• [PROVIDED PASSAGE]:
====

The four initiatives a county could choose from were:
- Recruitment, which aims to teach techniques to recruit new members.
- Advocacy, which teaches the members to voice their opinions.
- Reading and Mentoring, which teaches the county members skills to help with the groups mentoring program.
- Youth Empowerment, which provides members with skills to work without an adult doing everything for them.

===State summit===
A state summit was held once every year for all members from all across the state. This event was to help keep members across the state united. During the morning the member got together and shared ideas as well as made new friends. During the afternoon, the member had a fun activity. Many of the events had been held at Six Flags, with the members being together during the morning and then being allowed to roam the park for the rest of the day.

====

• [THE TASKS]:
A. Retype the passage on county initiatives and the state summit from "- Reading and" up to and including "everything for them.".
B. Extend the passage on county initiatives and the state summit, starting right after its final sentence.
The lines that come next are separate material and do not belong to the passage on county initiatives and the state summit.

• [DATA ROWS]:

====

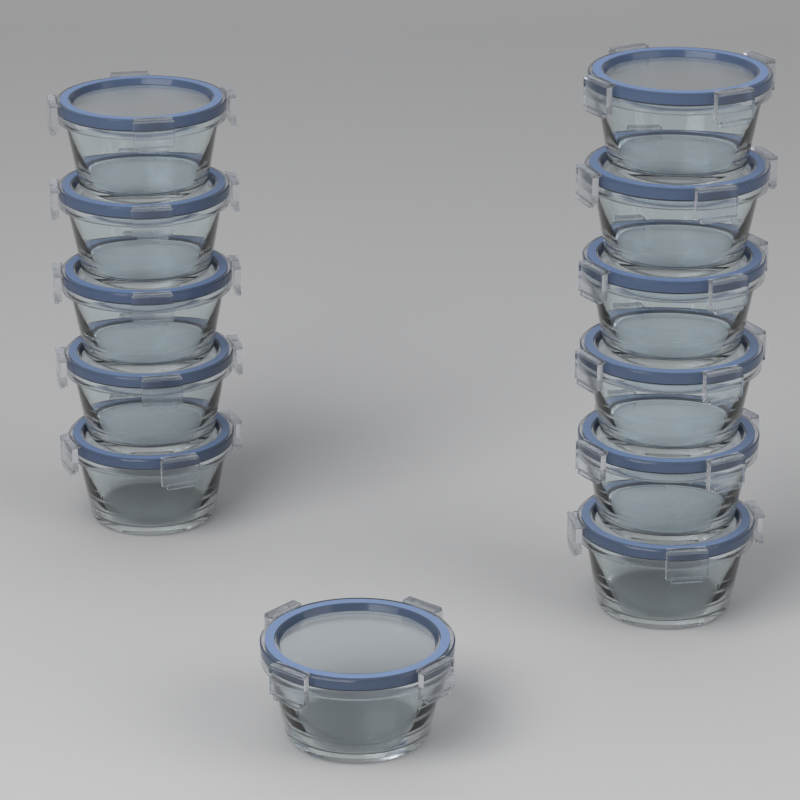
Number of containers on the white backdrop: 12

====

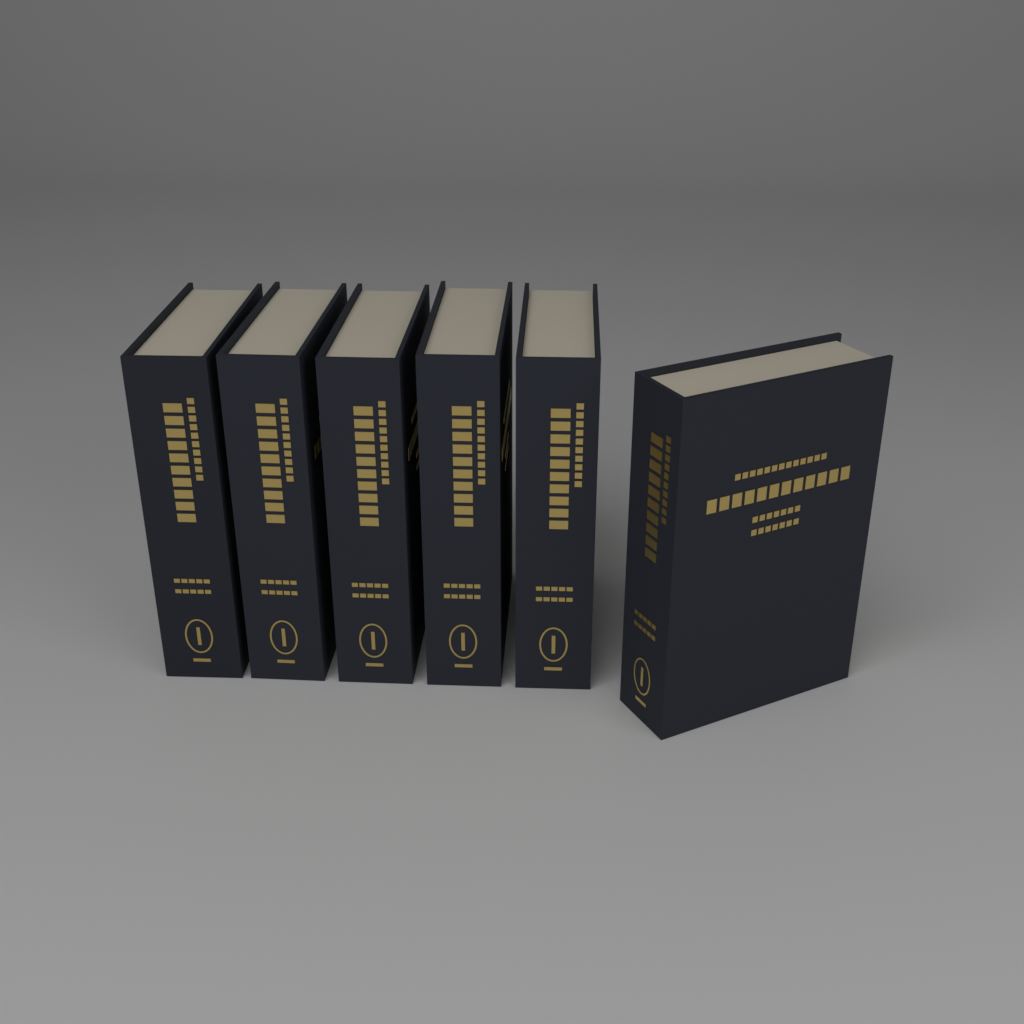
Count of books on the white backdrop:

====

• [FINAL ANSWERS]:
A.
- Reading and Mentoring, which teaches the county members skills to help with the groups mentoring program.
- Youth Empowerment, which provides members with skills to work without an adult doing everything for them.

B.
==Mentoring program==
The group had two books made by Scholastic: The Uninvited Guest, which is geared toward 2nd and 3rd graders, and Get Rid of That Smoke! which is geared toward kindergarten and 1st graders. Schools chapters could have held trainings to train their members to read to younger kids. Before a school could have been able to take their members to read to younger kids, all participating members must have been trained in mentoring. The mentoring program was also a county initiative.

==Lack of funding==
As of June 10, 2010, New Jersey was 50th of all 50 states in terms of anti-tobacco funding. In 2011, Governor Christie eliminated funding for all state sponsored anti-tobacco programs by means of line item veto. The lack of government funding forced REBEL to cease operations.